▶ [The task]:
This exercise asks for a copy of each line in the records below with the word "middle" in it.
*** Block opens ***
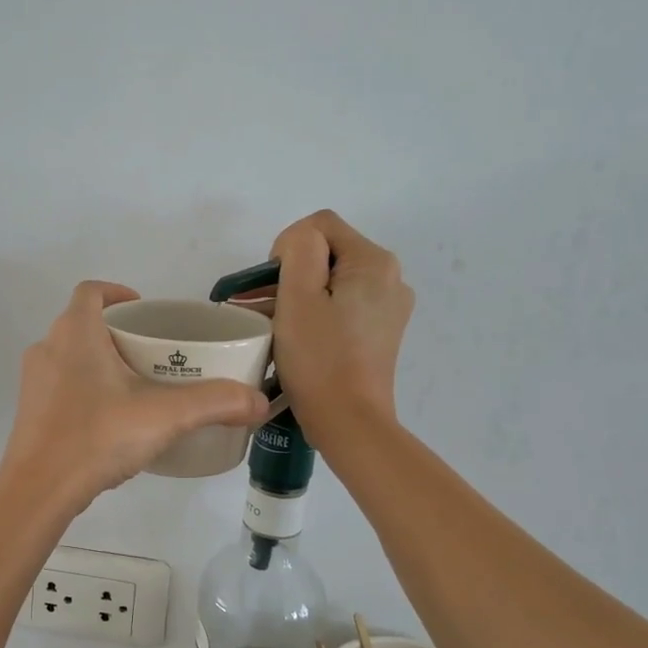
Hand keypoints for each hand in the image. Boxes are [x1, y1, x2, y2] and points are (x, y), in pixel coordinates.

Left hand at [0, 281, 269, 509]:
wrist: (38, 489)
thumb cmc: (98, 436)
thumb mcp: (165, 416)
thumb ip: (216, 403)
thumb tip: (260, 402)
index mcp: (76, 333)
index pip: (91, 291)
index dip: (117, 293)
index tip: (144, 312)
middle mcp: (48, 348)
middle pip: (83, 324)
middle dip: (117, 333)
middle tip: (153, 355)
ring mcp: (34, 382)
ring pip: (70, 356)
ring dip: (100, 362)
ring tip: (136, 387)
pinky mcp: (30, 412)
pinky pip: (61, 386)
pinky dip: (85, 390)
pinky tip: (110, 420)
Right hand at [268, 211, 414, 441]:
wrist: (349, 422)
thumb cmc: (319, 358)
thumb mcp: (299, 296)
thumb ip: (299, 249)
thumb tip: (298, 244)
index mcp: (374, 262)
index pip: (320, 225)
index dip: (286, 247)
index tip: (271, 286)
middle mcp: (390, 278)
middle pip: (327, 252)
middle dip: (289, 273)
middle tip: (258, 305)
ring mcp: (387, 307)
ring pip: (331, 281)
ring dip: (297, 294)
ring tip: (264, 321)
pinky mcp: (379, 332)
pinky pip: (340, 306)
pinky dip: (314, 312)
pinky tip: (291, 334)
*** Block closes ***
▶ [Solution for this exercise]:
middle mcp: (48, 348)
middle pip: (83, 324)
middle dip: (117, 333)
middle tip: (153, 355)
middle mcp: (390, 278)
middle pip: (327, 252)
middle dip: (289, 273)
middle tip: (258, 305)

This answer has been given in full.